Jesus befriended people regardless of their class, gender, or religion, whether esteemed or despised by society. One of his closest disciples had worked as a detested tax collector. Another was an ex-supporter of the radical Zealot movement. While devout Jewish men began their day thanking God they had not been born “a slave, a Gentile, or a woman,” (Menahoth 43b-44a) Jesus valued all three and incorporated them into his wide circle of friends and followers. On one embarrassing occasion, a woman of low reputation entered uninvited into a dinner party and washed Jesus’ feet with costly perfume intermingled with her tears. When the men reclining at the table watched in horror as Jesus did nothing to reprimand the woman, they rebuked the woman harshly (Matthew 26:6-13). Here and elsewhere, Jesus welcomed and extended grace to the lowly.

The Jewish leaders of the day believed God showed partiality to his “holy people,” thereby excluding anyone outside the Jewish faith. These leaders often times robbed women, tax collectors, and lepers of their inherent dignity as human beings. Jesus entered the Jewish culture of the day and spoke against its harsh treatment of outsiders. He walked as a human resources manager, intent on providing life-changing direction to a culture stripped of grace.

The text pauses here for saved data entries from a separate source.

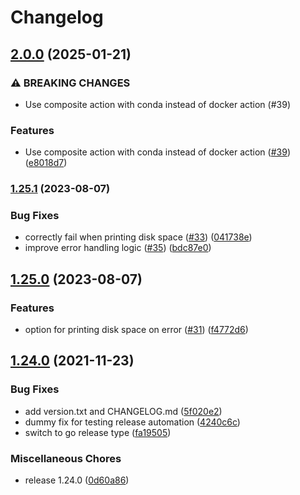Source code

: # Changelog

## [2.0.0](https://www.github.com/snakemake/snakemake-github-action/compare/v1.25.1...v2.0.0) (2025-01-21)


### ⚠ BREAKING CHANGES

* Use composite action with conda instead of docker action (#39)

### Features

* Use composite action with conda instead of docker action ([#39](https://www.github.com/snakemake/snakemake-github-action/issues/39)) ([e8018d7](https://www.github.com/snakemake/snakemake-github-action/commit/e8018d7b51176b179010fed2e4902c0f920d1fe5))

### [1.25.1](https://www.github.com/snakemake/snakemake-github-action/compare/v1.25.0...v1.25.1) (2023-08-07)


### Bug Fixes

* correctly fail when printing disk space ([#33](https://www.github.com/snakemake/snakemake-github-action/issues/33)) ([041738e](https://www.github.com/snakemake/snakemake-github-action/commit/041738e12848c0e80d45ad4e82656d6090b64e34))
* improve error handling logic ([#35](https://www.github.com/snakemake/snakemake-github-action/issues/35)) ([bdc87e0](https://www.github.com/snakemake/snakemake-github-action/commit/bdc87e0b8a9a15af393c9ba271ab6fb7318e37bd))

## [1.25.0](https://www.github.com/snakemake/snakemake-github-action/compare/v1.24.0...v1.25.0) (2023-08-07)


### Features

* option for printing disk space on error ([#31](https://www.github.com/snakemake/snakemake-github-action/issues/31)) ([f4772d6](https://www.github.com/snakemake/snakemake-github-action/commit/f4772d66a211af0d1542b0d756189e1d025ae984))

## [1.24.0](https://www.github.com/snakemake/snakemake-github-action/compare/v1.23.0...v1.24.0) (2021-11-23)


### Bug Fixes

* add version.txt and CHANGELOG.md ([5f020e2](https://www.github.com/snakemake/snakemake-github-action/commit/5f020e2570029576947638d5cc12c33a49b3252e))
* dummy fix for testing release automation ([4240c6c](https://www.github.com/snakemake/snakemake-github-action/commit/4240c6c20af80f35c5e282e94aae432afd2b47aa))
* switch to go release type ([fa19505](https://www.github.com/snakemake/snakemake-github-action/commit/fa195051789ccd9a70c36d34bb0f6ca80478a3af))


### Miscellaneous Chores

* release 1.24.0 ([0d60a86](https://www.github.com/snakemake/snakemake-github-action/commit/0d60a86f388e02bbf40d1b90f2e280822534d468))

Jesus did not ignore people’s sin and weaknesses, but saw people through them so they could be free of sin’s weight and condemnation. He took the hand of those suffering from guilt and shame and pulled them from the mire. Upon hearing Jesus’ words of forgiveness, Zacchaeus left his crooked tax-collecting business and declared: “Behold, Lord, the half of my goods I give to the poor. And if I have defrauded anyone of anything, I restore it fourfold” (Luke 19:8). Jesus’ compassion likewise freed Mary Magdalene from demons; cleansed lepers from their diseases; restored sight to the blind; and beckoned Mary to rest in the midst of her busy schedule and listen at his feet. Even in extreme cases of condemnation, as with the woman caught in an adulterous affair, Jesus’ words to her were, “Your sins are forgiven” (Luke 7:48).

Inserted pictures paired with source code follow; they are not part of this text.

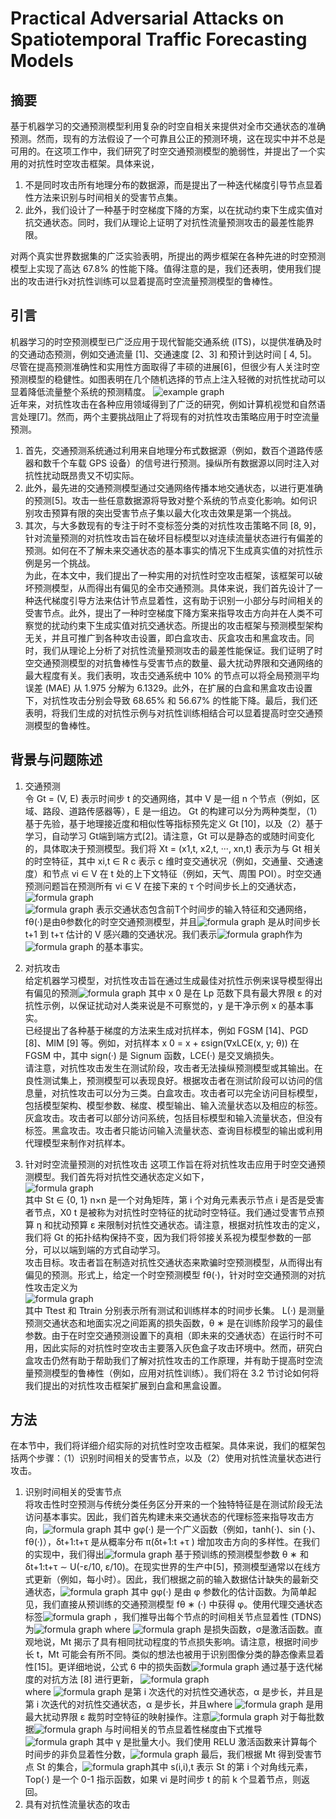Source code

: # Practical Adversarial Attacks on Spatiotemporal Traffic Forecasting Models  
## 摘要  
基于机器学习的交通预测模型利用复杂的时空自相关来提供对全市交通状态的准确预测。然而，现有的方法假设了一个可靠且公正的预测环境，这在现实中并不总是可用的。在这项工作中，我们研究了时空交通预测模型的脆弱性，并提出了一个实用的对抗性时空攻击框架。具体来说，  
1. 不是同时攻击所有地理分布的数据源，而是提出了一种迭代梯度引导节点显着性方法来识别与时间相关的受害节点集。  
2. 此外，我们设计了一种基于时空梯度下降的方案，以在扰动约束下生成实值对抗交通状态。同时，我们从理论上证明了对抗性流量预测攻击的最差性能界限。  
   
对两个真实世界数据集的广泛实验表明，所提出的两步框架在各种先进的时空预测模型上实现了高达 67.8% 的性能下降。值得注意的是，我们还表明，使用我们提出的攻击进行k对抗性训练可以显着提高时空流量预测模型的鲁棒性。

## 引言  
机器学习的时空预测模型已广泛应用于现代智能交通系统 (ITS)，以提供准确及时的交通动态预测，例如交通流量 [1]、交通速度 [2、3] 和预计到达时间 [ 4, 5]。尽管在提高预测准确性和实用性方面取得了丰硕的进展[6]，但很少有人关注时空预测模型的稳健性。如图表明在几个随机选择的节点上注入轻微的对抗性扰动可以显着降低流量整个系统的预测精度。 ![example graph](https://github.com/Liwu-di/papers-read/blob/main/pic/62.png)  
近年来，对抗性攻击在各种应用领域得到了广泛的研究，例如计算机视觉和自然语言处理[7]。然而，两个主要挑战阻止了将现有的对抗性攻击策略应用于时空流量预测。  
1. 首先，交通预测系统通过利用来自地理分布式数据源（例如，数百个道路传感器和数千个车载 GPS 设备）的信号进行预测。操纵所有数据源以同时注入对抗性扰动既昂贵又不切实际。  
2. 此外，最先进的交通预测模型通过交通网络传播本地交通状态，以进行更准确的预测[5]。攻击一些任意数据源将导致对整个系统的节点变化影响。如何识别攻击预算有限的突出受害节点子集以最大化攻击效果是第一个挑战。  
3. 其次，与大多数现有的专注于时不变标签分类的对抗性攻击策略不同 [8, 9]，针对流量预测的对抗性攻击旨在破坏目标模型以对连续流量状态进行有偏差的预测。如何在不了解未来交通状态的基本事实的情况下生成真实值的对抗性示例是另一个挑战。  
为此，在本文中，我们提出了一种实用的对抗性时空攻击框架，该框架可以破坏预测模型，从而得出有偏见的全市交通预测。具体来说，我们首先设计了一种迭代梯度引导方法来估计节点显着性，这有助于识别一小部分与时间相关的受害节点。此外，提出了一种时空梯度下降方案来指导攻击方向并在人类不可察觉的扰动约束下生成实值对抗交通状态。所提出的攻击框架与预测模型架构无关，并且可推广到各种攻击设置，即白盒攻击、灰盒攻击和黑盒攻击。同时，我们从理论上分析了对抗性流量预测攻击的最差性能保证。我们证明了时空交通预测模型的对抗鲁棒性与受害节点的数量、最大扰动界限和交通网络的最大程度有关。我们表明，攻击交通系统中 10% 的节点可以将全局预测平均误差 (MAE) 从 1.975 分解为 6.1329。此外，在扩展的白盒和黑盒攻击设置下，对抗性攻击分别会导致 68.65% 和 56.67% 的性能下降。最后，我们还表明，将我们生成的对抗性示例与对抗性训练相结合可以显着提高时空交通预测模型的鲁棒性。  

## 背景与问题陈述  
1. 交通预测  
令 Gt = (V, E) 表示时间步 t 的交通网络，其中 V 是一组 n 个节点（例如，区域、路段、道路传感器等），E 是一组边。 Gt 的构建可以分为两种类型，（1）基于先验，基于地理接近度和相似性等指标预先定义 Gt [10]，以及（2）基于学习，自动学习 Gt端到端方式[2]。请注意，Gt 可以是静态的或随时间变化的，具体取决于预测模型。我们将 Xt = (x1,t, x2,t, ···, xn,t) 表示为与 Gt 相关的时空特征，其中 xi,t ∈ R c 表示 c 维时变交通状况（例如，交通量、交通速度）和节点 vi ∈ V 在 t 处的上下文特征（例如，天气、周围 POI）。时空交通预测问题旨在预测所有 vi ∈ V 在接下来的 τ 个时间步长上的交通状态， ![formula graph](https://github.com/Liwu-di/papers-read/blob/main/pic/63.png)   
![formula graph](https://github.com/Liwu-di/papers-read/blob/main/pic/64.png)  表示交通状态包含前T个时间步的输入特征和交通网络，fθ(·)是由θ参数化的时空交通预测模型，并且![formula graph](https://github.com/Liwu-di/papers-read/blob/main/pic/65.png)  是从时间步长 t+1 到 t+τ 估计的 V 感兴趣的交通状况。我们表示![formula graph](https://github.com/Liwu-di/papers-read/blob/main/pic/65.png)作为 ![formula graph](https://github.com/Liwu-di/papers-read/blob/main/pic/66.png) 的基本事实。  

2. 对抗攻击  
给定机器学习模型，对抗性攻击旨在通过生成最佳对抗性示例来误导模型得出有偏见的预测![formula graph](https://github.com/Liwu-di/papers-read/blob/main/pic/67.png)  其中 x 0 是在 Lp 范数下具有最大界限 ε 的对抗性示例，以保证扰动对人类来说是不可察觉的，y 是干净示例 x 的基本事实。  
已经提出了各种基于梯度的方法来生成对抗样本，例如 FGSM [14]、PGD [8]、MIM [9] 等。例如，对抗样本 x 0 = x + εsign(∇xLCE(x, y; θ)) 在 FGSM 中，其中 sign(·) 是 Signum 函数，LCE(·) 是交叉熵损失。  
请注意，对抗性攻击发生在测试阶段，攻击者无法操纵预测模型或其输出。在良性测试集上，预测模型可以表现良好。根据攻击者在测试阶段可以访问的信息量，对抗性攻击可以分为三类。白盒攻击。攻击者可以完全访问目标模型，包括模型架构、模型参数、梯度、模型输出、输入流量状态以及相应的标签。灰盒攻击。攻击者可以部分访问系统，包括目标模型和输入流量状态，但没有标签。黑盒攻击。攻击者只能访问输入流量状态、查询目标模型的输出或利用代理模型来制作对抗样本。  
3. 针对时空流量预测的对抗性攻击
这项工作旨在将对抗性攻击应用于时空交通预测模型。我们首先将对抗性交通状态定义如下，  
![formula graph](https://github.com/Liwu-di/papers-read/blob/main/pic/68.png)  
其中 St ∈ {0, 1} n×n 是一个对角矩阵，第 i 个对角元素表示节点 i 是否是受害者节点，X0 t 是被称为对抗性时空特征的扰动时空特征。我们通过受害节点预算 η 和扰动预算 ε 来限制对抗性交通状态。请注意，根据对抗性攻击的定义，我们将 Gt 的拓扑结构保持不变，因为我们将邻接关系视为模型参数的一部分，可以以端到端的方式自动学习。  
攻击目标。攻击者旨在制造对抗性交通状态来欺骗时空预测模型，从而得出有偏见的预测。形式上，给定一个时空预测模型 fθ(·)，针对时空交通预测的对抗性攻击定义为  
![formula graph](https://github.com/Liwu-di/papers-read/blob/main/pic/69.png)   
其中 Ttest 和 Ttrain 分别表示所有测试和训练样本的时间步长集。 L(·) 是测量预测交通状态和地面实况之间距离的损失函数，θ ∗ 是在训练阶段学习的最佳参数。由于在时空交通预测设置下的真相（即未来的交通状态）在运行时不可用，因此实际的对抗性时空攻击主要落入灰色盒子攻击环境中。然而，研究白盒攻击仍然有助于帮助我们了解对抗性攻击的工作原理，并有助于提高时空流量预测模型的鲁棒性（例如，应用对抗性训练）。我们将在 3.2 节讨论如何将我们提出的对抗性攻击框架扩展到白盒和黑盒设置。  

## 方法  
在本节中，我们将详细介绍实际的对抗性时空攻击框架。具体来说，我们的框架包括两个步骤：（1）识别时间相关的受害节点，以及（2）使用对抗性流量状态进行攻击。  
1. 识别时间相关的受害节点  
   将攻击性时空预测与传统分类任务区分开来的一个独特特征是在测试阶段无法访问基本事实。因此，我们首先构建未来交通状态的代理标签来指导攻击方向，![formula graph](https://github.com/Liwu-di/papers-read/blob/main/pic/70.png) 其中 gφ(·) 是一个广义函数（例如，tanh(·)、sin (·)、fθ(·)），δt+1:t+τ 是从概率分布 π(δt+1:t +τ ) 增加攻击方向的多样性。在我们的实现中，我们得出![formula graph](https://github.com/Liwu-di/papers-read/blob/main/pic/71.png)  基于预训练的预测模型参数 θ ∗ 和 δt+1:t+τ ∼ U(-ε/10, ε/10)。在现实世界的生产中[5]，预测模型通常以在线方式更新（例如，每小时）。因此，我们根据之前的输入数据估计缺失的最新交通状态，![formula graph](https://github.com/Liwu-di/papers-read/blob/main/pic/72.png)  其中 gφ(·) 是由 φ 参数化的估计函数。为简单起见，我们直接从预训练的交通预测模型 fθ ∗ (·) 中获得 φ。使用代理交通状态标签![formula graph](https://github.com/Liwu-di/papers-read/blob/main/pic/73.png) ，我们推导出每个节点的时间相关节点显着性 (TDNS) 为![formula graph](https://github.com/Liwu-di/papers-read/blob/main/pic/74.png) where ![formula graph](https://github.com/Liwu-di/papers-read/blob/main/pic/75.png) 是损失函数，σ是激活函数。直观地说，Mt 揭示了具有相同扰动程度的节点损失影响。请注意，根据时间步长 t，Mt 可能会有所不同。类似的想法也被用于识别图像分类的静态像素显着性[15]。更详细地说，公式 6 中的损失函数![formula graph](https://github.com/Liwu-di/papers-read/blob/main/pic/75.png) 通过基于迭代梯度的对抗方法 [8] 进行更新， ![formula graph](https://github.com/Liwu-di/papers-read/blob/main/pic/76.png)  
   where ![formula graph](https://github.com/Liwu-di/papers-read/blob/main/pic/77.png) 是第 i 次迭代的对抗性交通状态，α 是步长，并且是第 i 次迭代的对抗性交通状态，α 是步长，并且where ![formula graph](https://github.com/Liwu-di/papers-read/blob/main/pic/78.png) 是用最大扰动界限 ε 裁剪时空特征的映射操作。注意![formula graph](https://github.com/Liwu-di/papers-read/blob/main/pic/79.png) 对于每批数据![formula graph](https://github.com/Liwu-di/papers-read/blob/main/pic/80.png) 与时间相关的节点显着性梯度由下式推导![formula graph](https://github.com/Liwu-di/papers-read/blob/main/pic/81.png) 其中 γ 是批量大小。我们使用 RELU 激活函数来计算每个时间步的非负显着性分数，![formula graph](https://github.com/Liwu-di/papers-read/blob/main/pic/82.png) 最后，我们根据 Mt 得到受害节点 St 的集合，![formula graph](https://github.com/Liwu-di/papers-read/blob/main/pic/83.png)其中 s(i,i),t 表示 St 的第 i 个对角线元素，Top(·) 是一个 0-1 指示函数，如果 vi 是时间步 t 的前 k 个显着节点，则返回。
2. 具有对抗性流量状态的攻击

Companies today have taken up the cause of the less fortunate by donating portions of their profit to charities or pioneering humanitarian programs among the homeless, drug addicts, AIDS victims, and the unemployed. A keen student of management may look upon these great works and assume the human resource philosophy set on improving people has its roots in modern times. However, this has been a practice long advocated by Jesus Christ. God sent him for the very purpose of making people whole:

For God so loved the world, that he gave his only Son, that whoever believes in him should not perish but have eternal life (John 3:16).